▸ Information shown:
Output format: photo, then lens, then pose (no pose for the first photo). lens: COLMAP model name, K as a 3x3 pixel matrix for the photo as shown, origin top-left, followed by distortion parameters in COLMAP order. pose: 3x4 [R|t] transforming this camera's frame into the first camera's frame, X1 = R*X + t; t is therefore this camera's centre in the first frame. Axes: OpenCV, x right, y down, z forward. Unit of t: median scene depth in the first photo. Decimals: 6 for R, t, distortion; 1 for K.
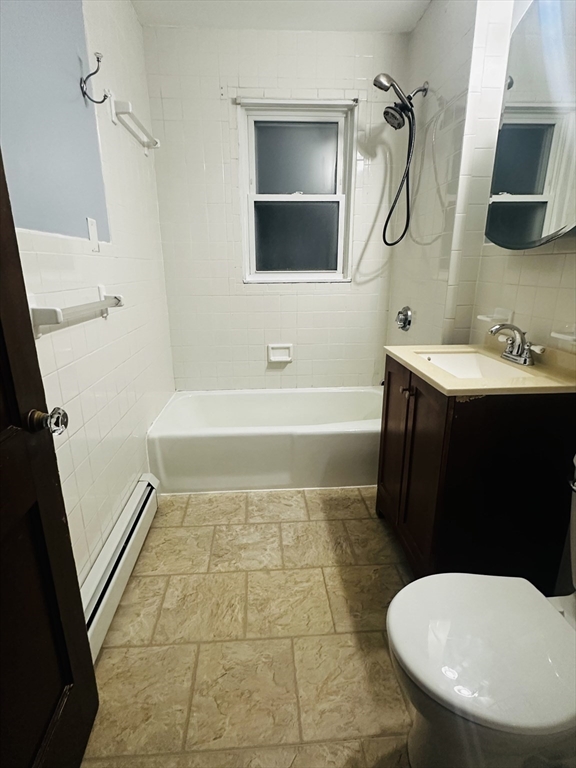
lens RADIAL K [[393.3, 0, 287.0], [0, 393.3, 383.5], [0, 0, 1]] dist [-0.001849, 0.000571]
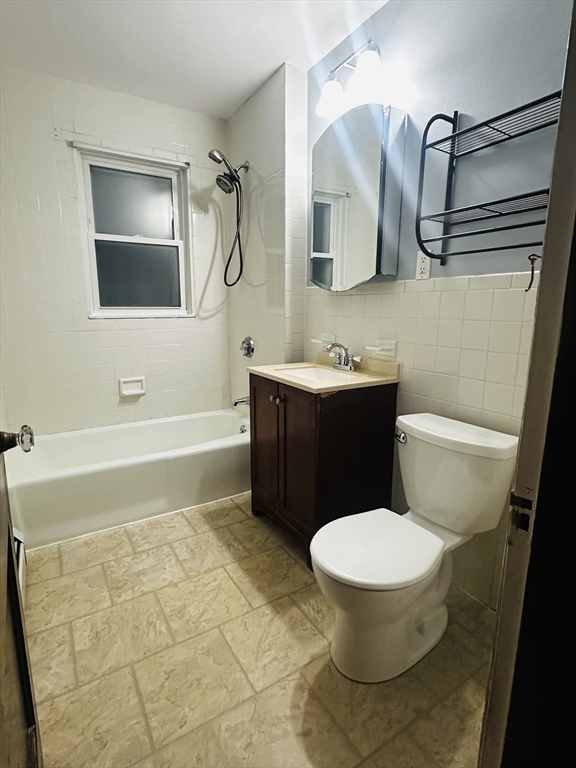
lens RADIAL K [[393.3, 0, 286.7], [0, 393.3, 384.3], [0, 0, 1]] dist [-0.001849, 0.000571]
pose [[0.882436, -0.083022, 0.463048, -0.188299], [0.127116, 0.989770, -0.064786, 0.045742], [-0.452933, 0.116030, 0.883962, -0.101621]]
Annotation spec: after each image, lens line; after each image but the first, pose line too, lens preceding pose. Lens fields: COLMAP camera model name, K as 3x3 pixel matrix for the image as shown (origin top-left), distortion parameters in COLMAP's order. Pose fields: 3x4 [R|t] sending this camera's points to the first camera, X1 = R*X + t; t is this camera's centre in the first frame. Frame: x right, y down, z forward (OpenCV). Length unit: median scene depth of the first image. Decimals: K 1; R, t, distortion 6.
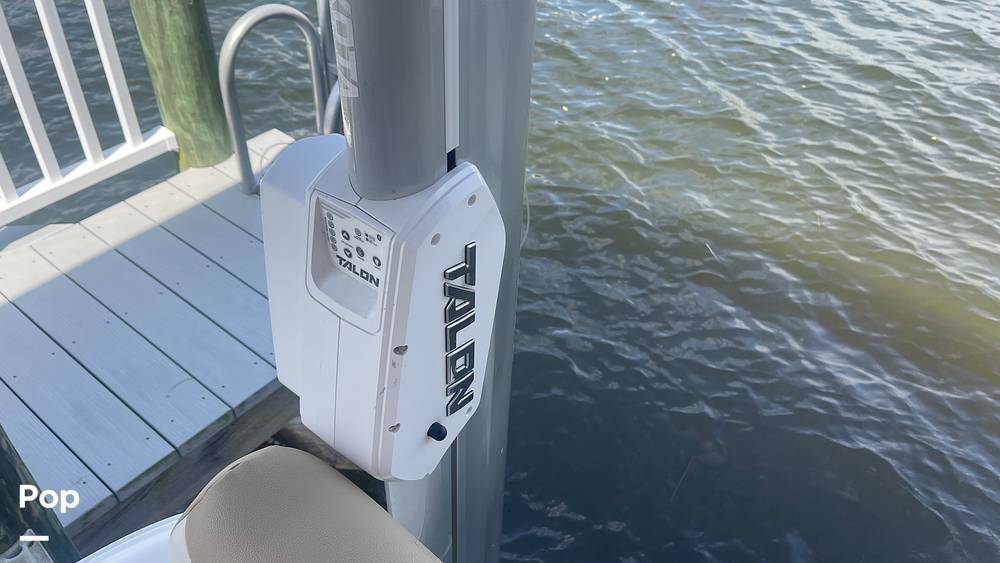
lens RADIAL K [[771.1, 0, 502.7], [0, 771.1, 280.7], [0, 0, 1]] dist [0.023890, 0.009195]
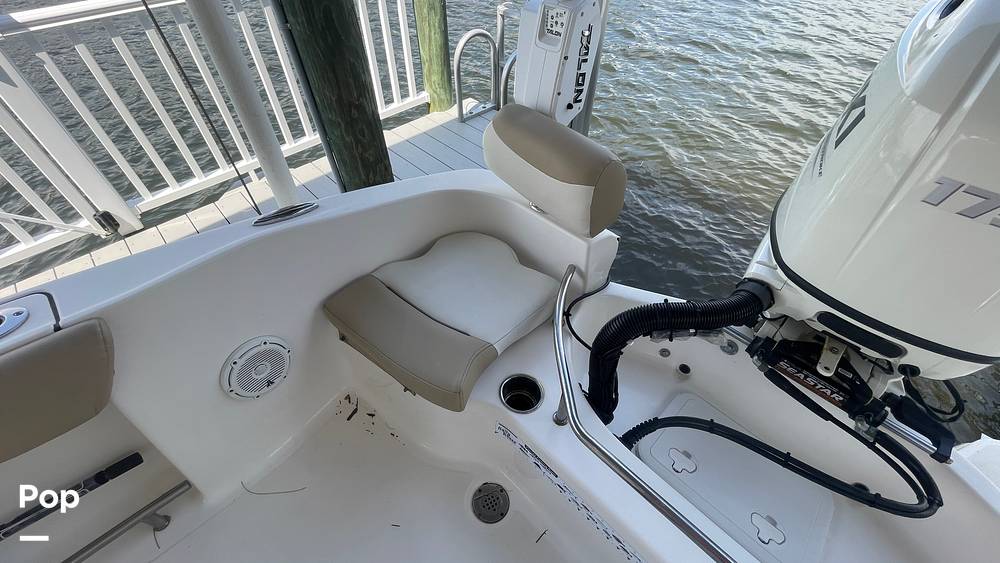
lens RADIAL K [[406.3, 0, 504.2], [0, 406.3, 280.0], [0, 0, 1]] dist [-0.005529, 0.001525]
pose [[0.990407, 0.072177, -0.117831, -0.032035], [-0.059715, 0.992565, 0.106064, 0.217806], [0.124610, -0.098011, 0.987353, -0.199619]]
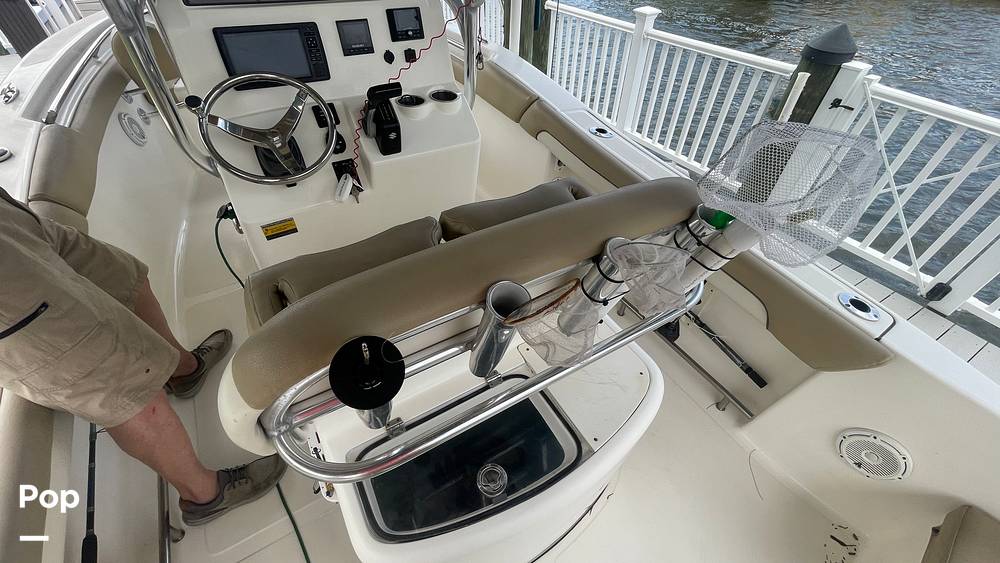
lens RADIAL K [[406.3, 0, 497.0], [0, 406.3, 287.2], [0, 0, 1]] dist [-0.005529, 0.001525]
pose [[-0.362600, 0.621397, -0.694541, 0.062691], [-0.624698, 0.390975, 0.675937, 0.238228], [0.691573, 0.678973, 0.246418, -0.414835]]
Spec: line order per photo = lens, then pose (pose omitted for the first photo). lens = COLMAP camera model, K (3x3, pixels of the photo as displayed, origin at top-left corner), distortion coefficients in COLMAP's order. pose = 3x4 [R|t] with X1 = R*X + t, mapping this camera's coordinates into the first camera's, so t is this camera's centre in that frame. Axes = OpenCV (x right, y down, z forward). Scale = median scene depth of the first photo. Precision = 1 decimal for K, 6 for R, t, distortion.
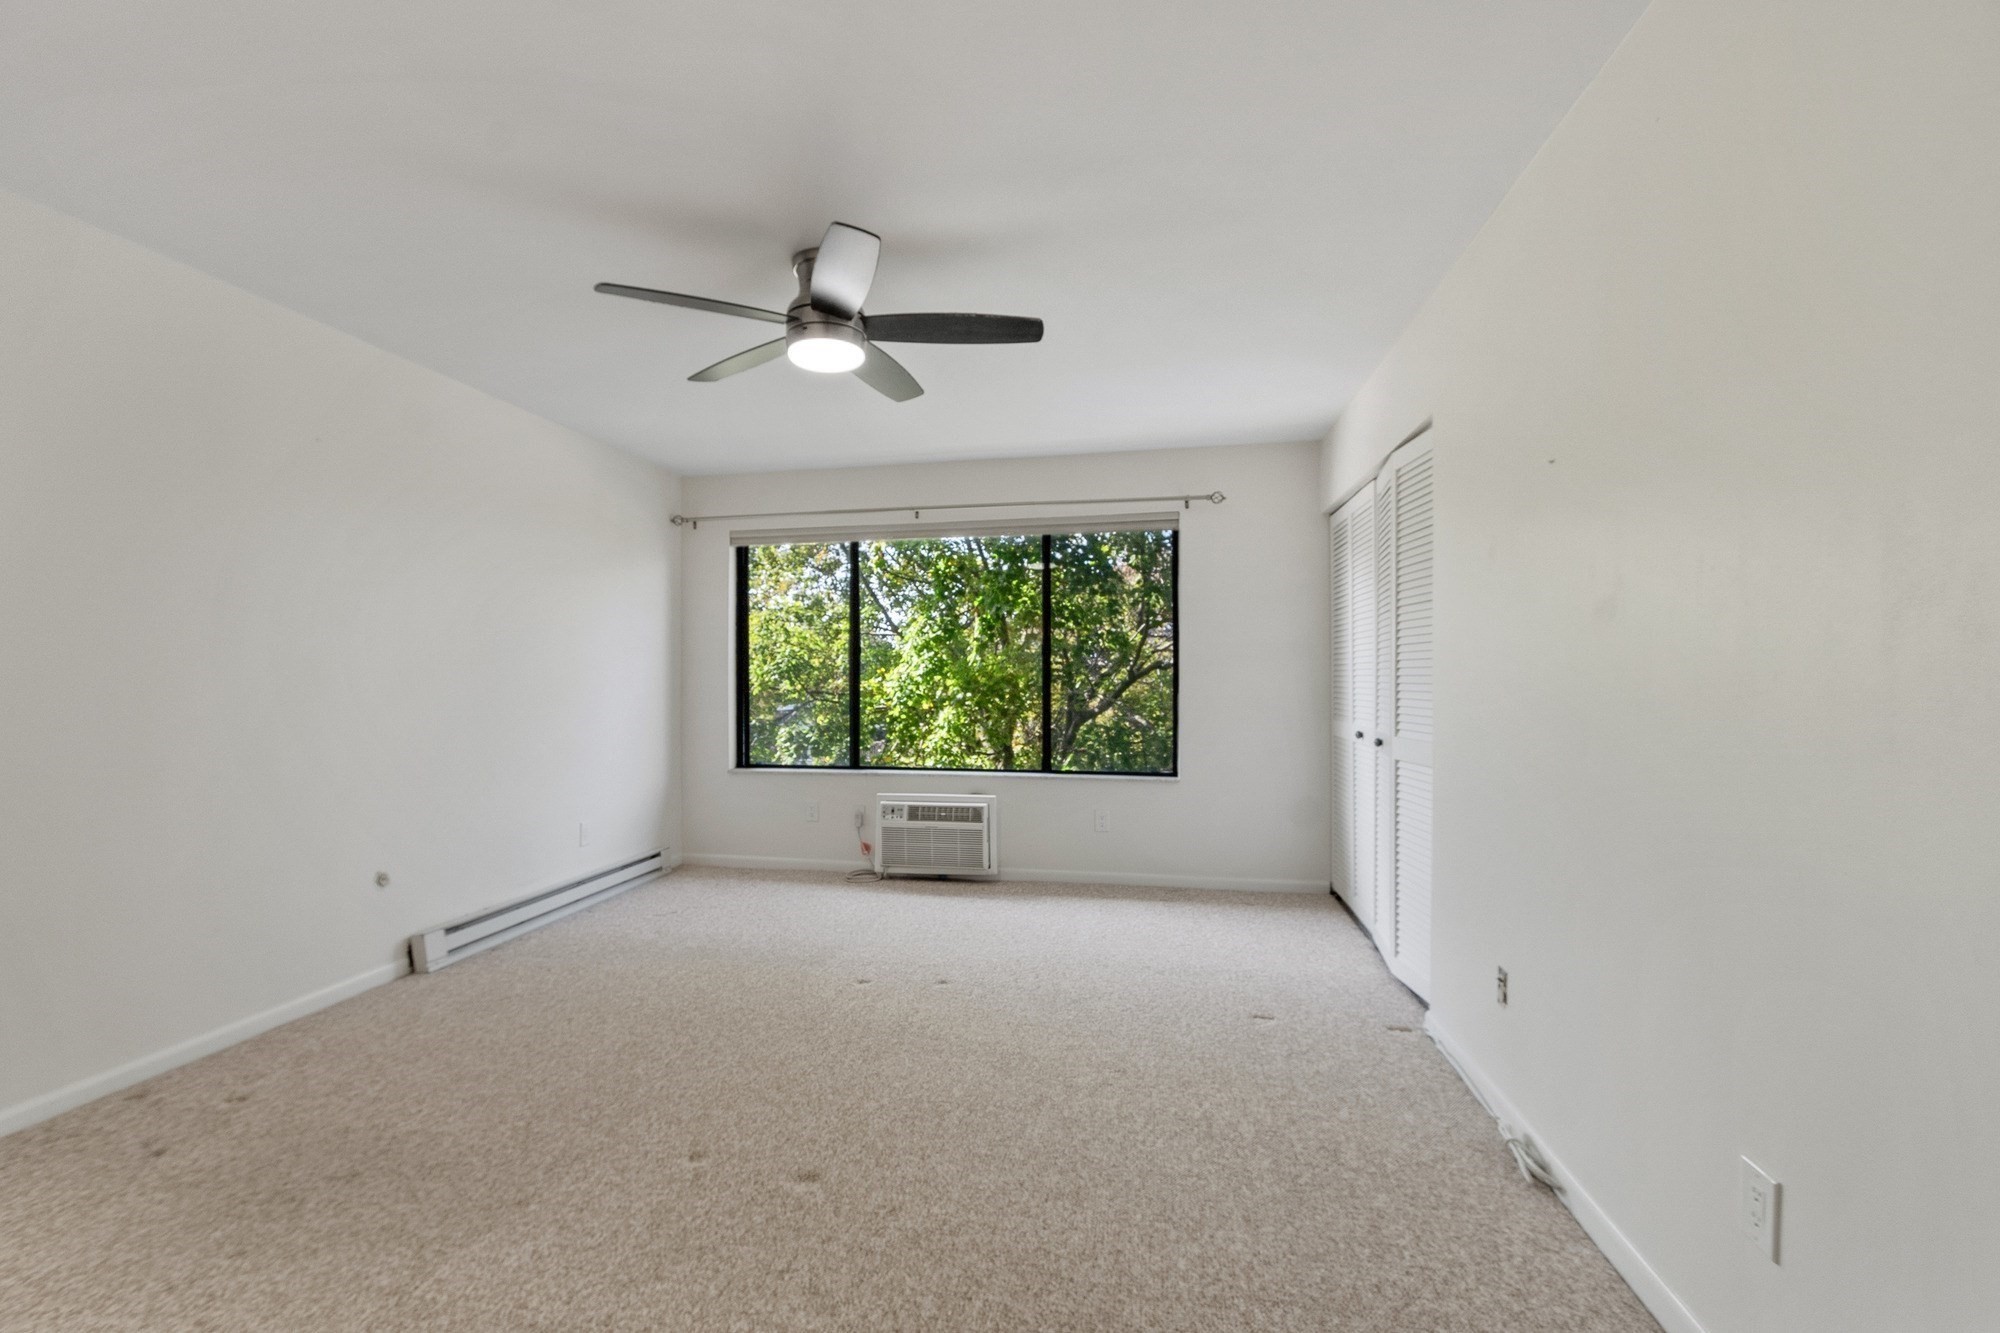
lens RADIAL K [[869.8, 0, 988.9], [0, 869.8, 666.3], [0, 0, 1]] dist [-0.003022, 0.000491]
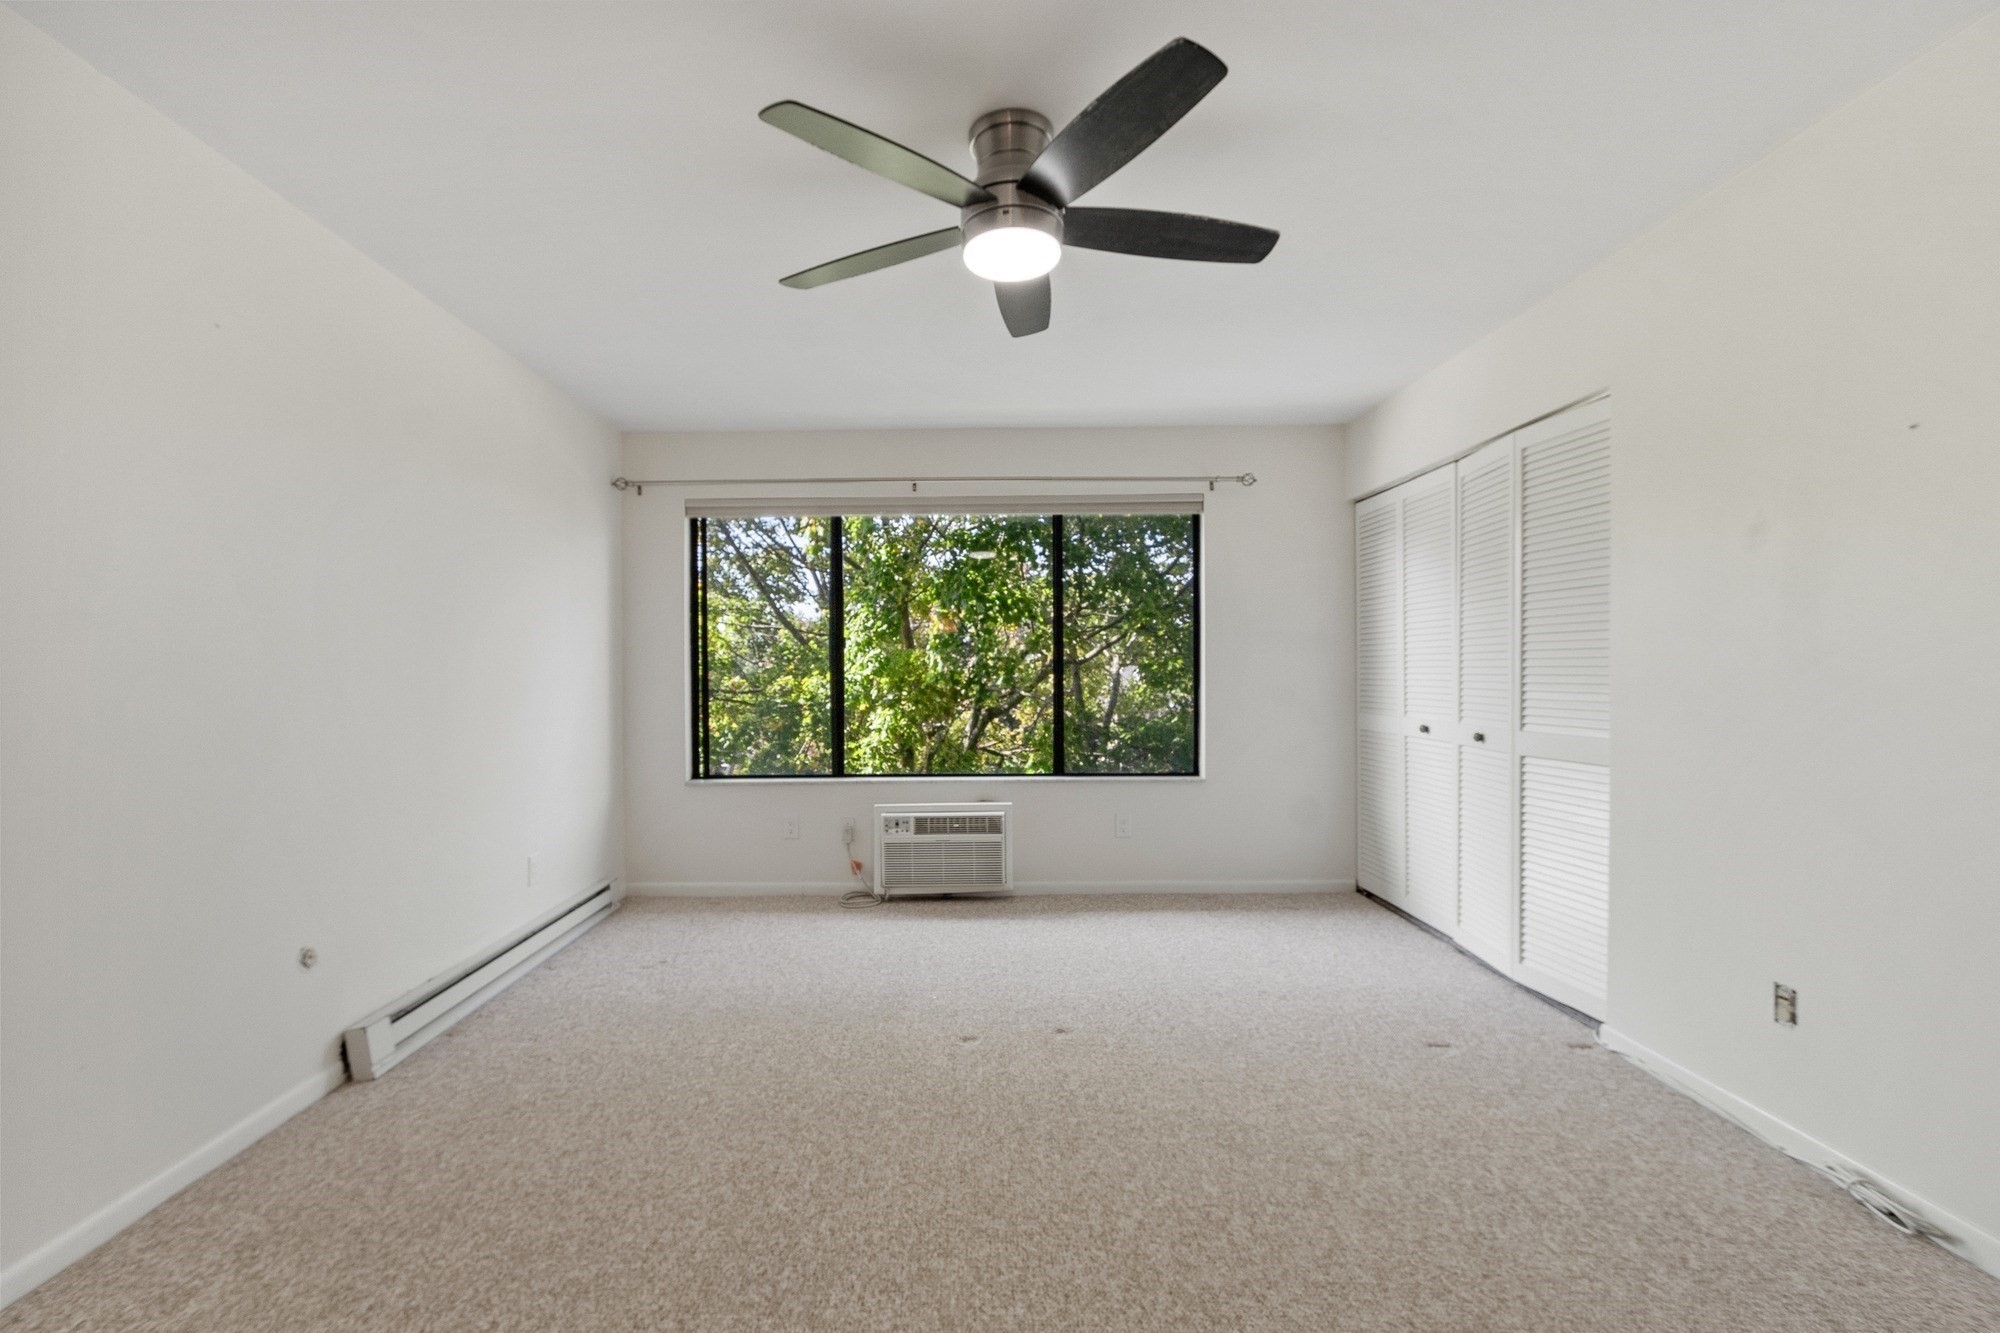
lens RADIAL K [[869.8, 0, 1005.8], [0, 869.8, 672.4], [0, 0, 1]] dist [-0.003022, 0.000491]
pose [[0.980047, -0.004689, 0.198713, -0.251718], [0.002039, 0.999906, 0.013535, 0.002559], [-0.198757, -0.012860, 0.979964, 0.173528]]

▸ Work instruction: Print out the complete listing above exactly, dropping each image.

▸ Result of this task:
Output format: photo, then lens, then pose (no pose for the first photo). lens: COLMAP model name, K as a 3x3 pixel matrix for the photo as shown, origin top-left, followed by distortion parameters in COLMAP order. pose: 3x4 [R|t] transforming this camera's frame into the first camera's frame, X1 = R*X + t; t is therefore this camera's centre in the first frame. Axes: OpenCV, x right, y down, z forward. Unit of t: median scene depth in the first photo. Decimals: 6 for R, t, distortion; 1 for K.
lens RADIAL K [[393.3, 0, 287.0], [0, 393.3, 383.5], [0, 0, 1]] dist [-0.001849, 0.000571]
lens RADIAL K [[393.3, 0, 286.7], [0, 393.3, 384.3], [0, 0, 1]] dist [-0.001849, 0.000571]
pose [[0.882436, -0.083022, 0.463048, -0.188299], [0.127116, 0.989770, -0.064786, 0.045742], [-0.452933, 0.116030, 0.883962, -0.101621]]
Annotation spec: after each image, lens line; after each image but the first, pose line too, lens preceding pose. Lens fields: COLMAP camera model name, K as 3x3 pixel matrix for the image as shown (origin top-left), distortion parameters in COLMAP's order. Pose fields: 3x4 [R|t] sending this camera's points to the first camera, X1 = R*X + t; t is this camera's centre in the first frame. Frame: x right, y down, z forward (OpenCV). Length unit: median scene depth of the first image. Decimals: K 1; R, t, distortion 6.
lens RADIAL K [[771.1, 0, 502.7], [0, 771.1, 280.7], [0, 0, 1]] dist [0.023890, 0.009195]
lens RADIAL K [[406.3, 0, 504.2], [0, 406.3, 280.0], [0, 0, 1]] dist [-0.005529, 0.001525]
pose [[0.990407, 0.072177, -0.117831, -0.032035], [-0.059715, 0.992565, 0.106064, 0.217806], [0.124610, -0.098011, 0.987353, -0.199619]]
lens RADIAL K [[406.3, 0, 497.0], [0, 406.3, 287.2], [0, 0, 1]] dist [-0.005529, 0.001525]
pose [[-0.362600, 0.621397, -0.694541, 0.062691], [-0.624698, 0.390975, 0.675937, 0.238228], [0.691573, 0.678973, 0.246418, -0.414835]]
Spec: line order per photo = lens, then pose (pose omitted for the first photo). lens = COLMAP camera model, K (3x3, pixels of the photo as displayed, origin at top-left corner), distortion coefficients in COLMAP's order. pose = 3x4 [R|t] with X1 = R*X + t, mapping this camera's coordinates into the first camera's, so t is this camera's centre in that frame. Axes = OpenCV (x right, y down, z forward). Scale = median scene depth of the first photo. Precision = 1 decimal for K, 6 for R, t, distortion.
lens RADIAL K [[869.8, 0, 988.9], [0, 869.8, 666.3], [0, 0, 1]] dist [-0.003022, 0.000491]
lens RADIAL K [[869.8, 0, 1005.8], [0, 869.8, 672.4], [0, 0, 1]] dist [-0.003022, 0.000491]
pose [[0.980047, -0.004689, 0.198713, -0.251718], [0.002039, 0.999906, 0.013535, 0.002559], [-0.198757, -0.012860, 0.979964, 0.173528]]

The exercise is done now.